3. Would not accept my answer, at dinner at KFC's, that I couldn't possibly eat any more. This is the Chinese, selfless and generous to a fault.
In the afternoon we visited her father, a veteran of the Second Sino-Japanese War. Because he was in a Veterans Hospital, I couldn't get in without an ID. Knowing this, Zhang Wei claimed I was a high school student who didn't have an ID ("Who in high school carries IDs?"), and when asked what school I attended, she said, "No. 65." And so it was. Which brings up the question: could I really pass for 17?
Love as a word can only begin to describe the bonds that keep individuals together. It's something more powerful and real, stuff of evolution and less like the theme that drives the plot of Disney movies. I'll be damned if the thing isn't that which makes us mortal, reminding us of what we have, what we'd cling to lest we too fade into a tragic void -- appalling for our nullity in the grand scheme of things -- and find nothing can comfort us but a good cry. Even then they don't come back.
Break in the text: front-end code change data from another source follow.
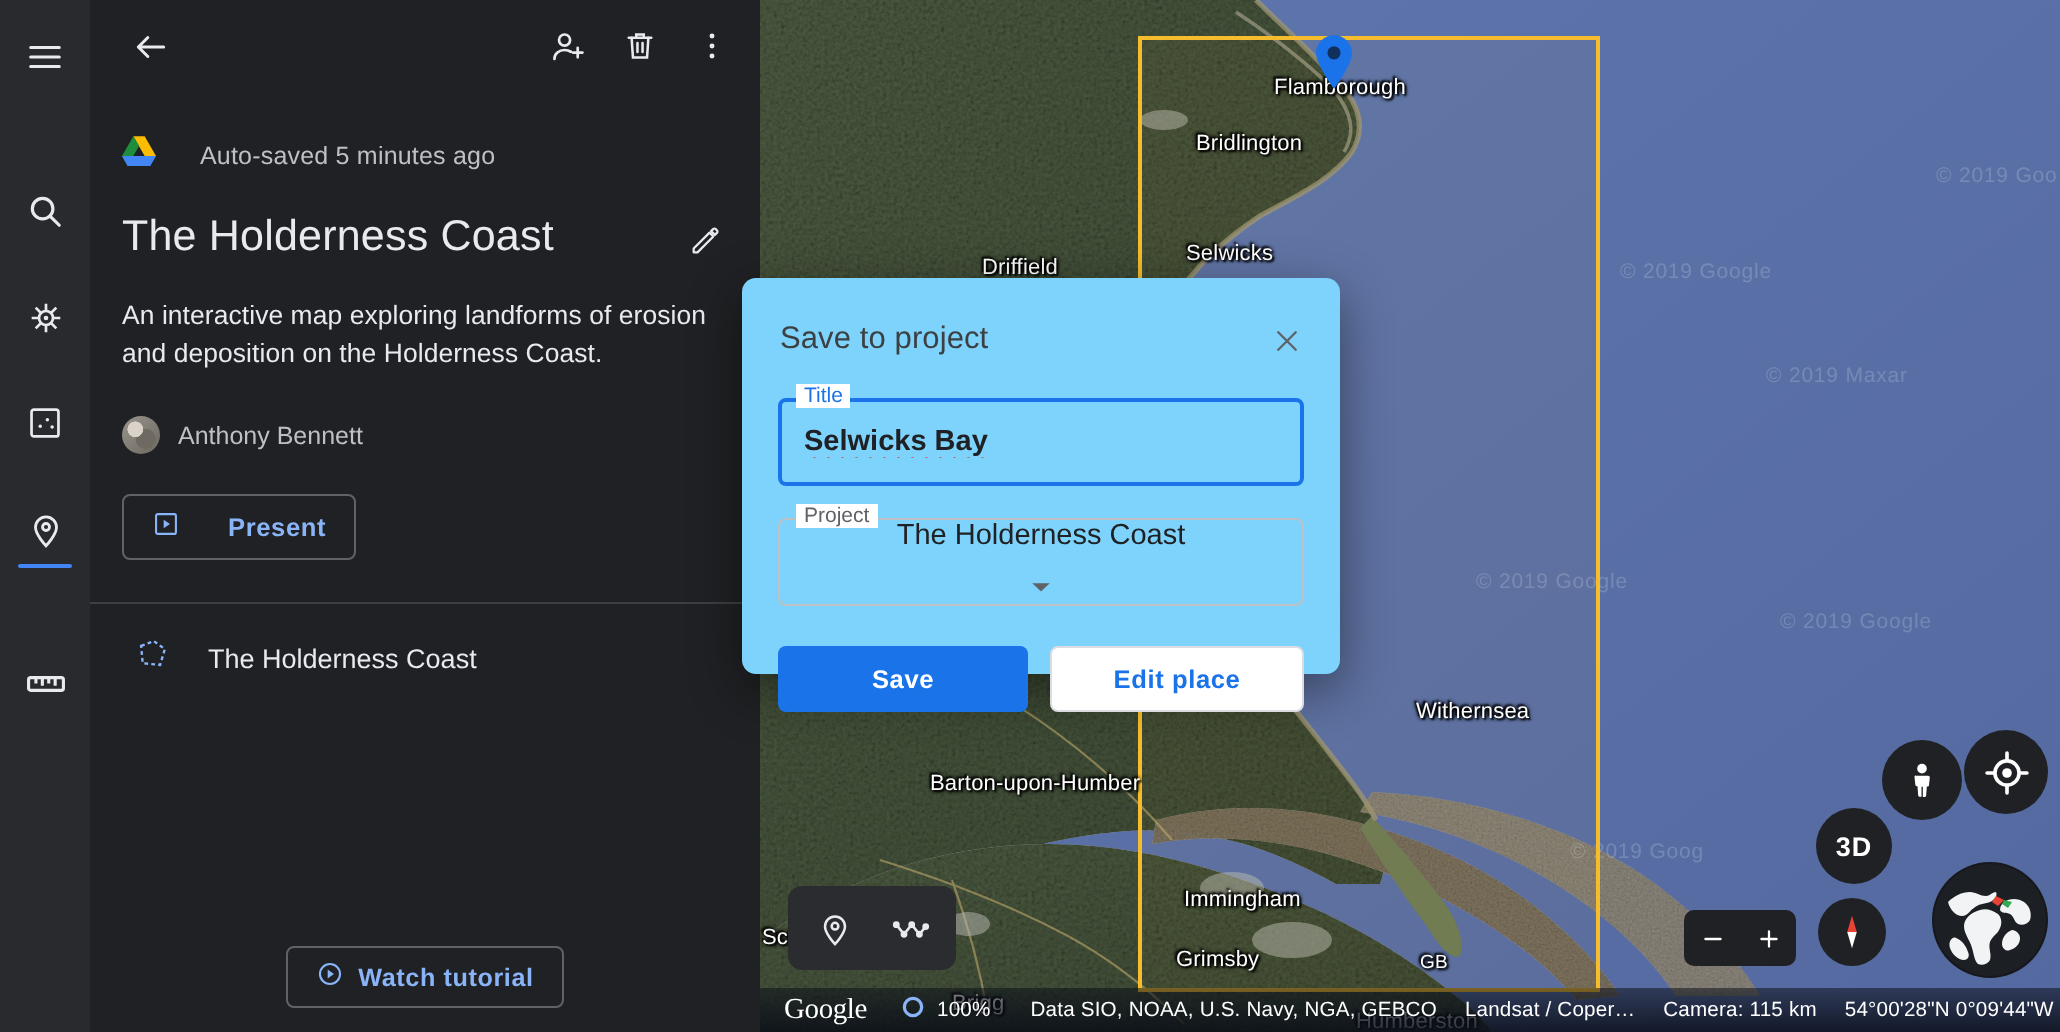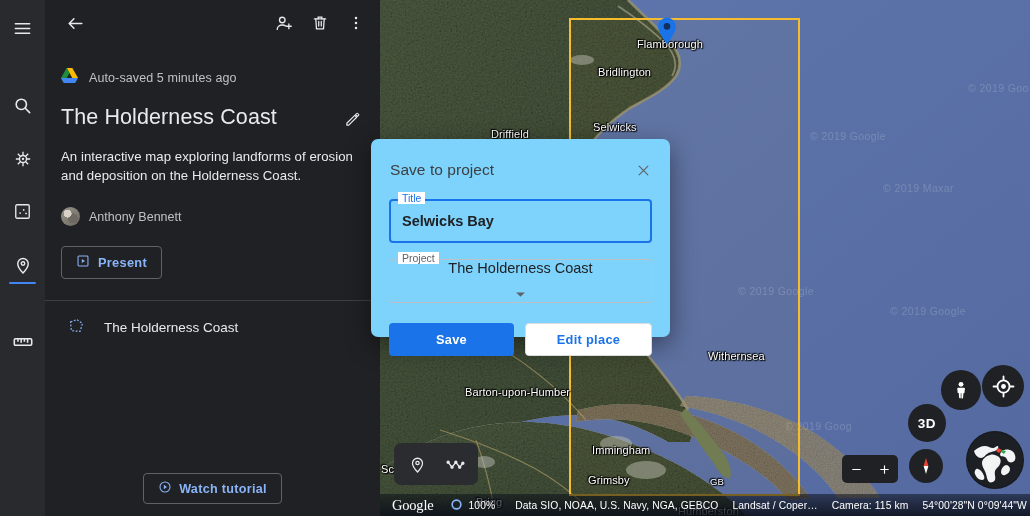--- a/index.html
+++ b/index.html
@@ -49,7 +49,7 @@
   .spacer { flex: 1 1 auto; }
 
   #drive-row {
-    display: flex; align-items: center; gap: 11px;
+    display: flex; align-items: center; gap: 22px;
     padding: 22px 16px 0 16px;
   }
   #drive-row .lbl { color: #bdc1c6; font-size: 12.5px; letter-spacing: .1px; }

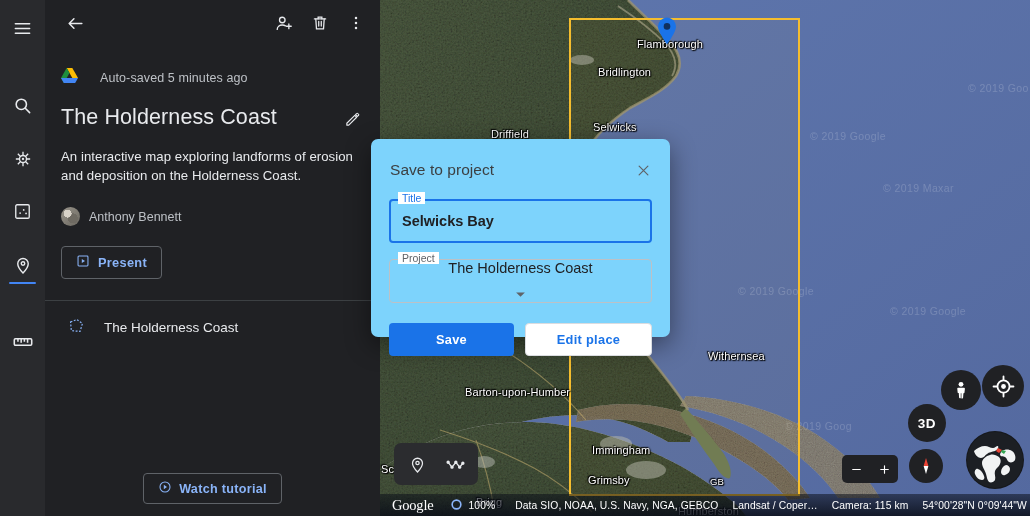--- a/index.html
+++ b/index.html
@@ -98,7 +98,7 @@
     height: 33px; padding: 0 14px;
     font-family: inherit; font-size: 12.8px; font-weight: bold;
     letter-spacing: .3px; cursor: pointer;
-    display: flex; align-items: center; gap: 8px; justify-content: flex-end;
+    display: flex; align-items: center; gap: 24px; justify-content: flex-end;
   }
   #panel-divider { height: 1px; background: #3c4043; margin-top: 21px; }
POSTSCRIPT: Another display of kindness from the same day: I bumped into an old friend as I was delivering grapes to Xiao Wang and before we could catch up, I asked if he knew where I could find a China Daily (I needed to look at an ad in Friday's edition for an English teacher at a company called EMC). Instead of directing me, he offered me a ride, even though it took him five minutes to back his car out of the courtyard (there're too many cars, making parking impossible) and he hadn't eaten dinner yet.
We talked about various things, caught up as best we could: he's still attending school in New Zealand, I'm still in New York; he's started his own business selling hotel furnishings, I'm diddling around; etc. We first met four China trips ago, when I hadn't yet begun high school. It happened when my aunt noticed me watching a group of kids playing soccer and went up to them to ask if they could include me. I'll never forget what Xiao Tao said to me in the waning days of that summer, after I told him I'd be back at a future time: "Yes, but we'll have grown up by then." And we did, and who knows whether we're better or worse for it.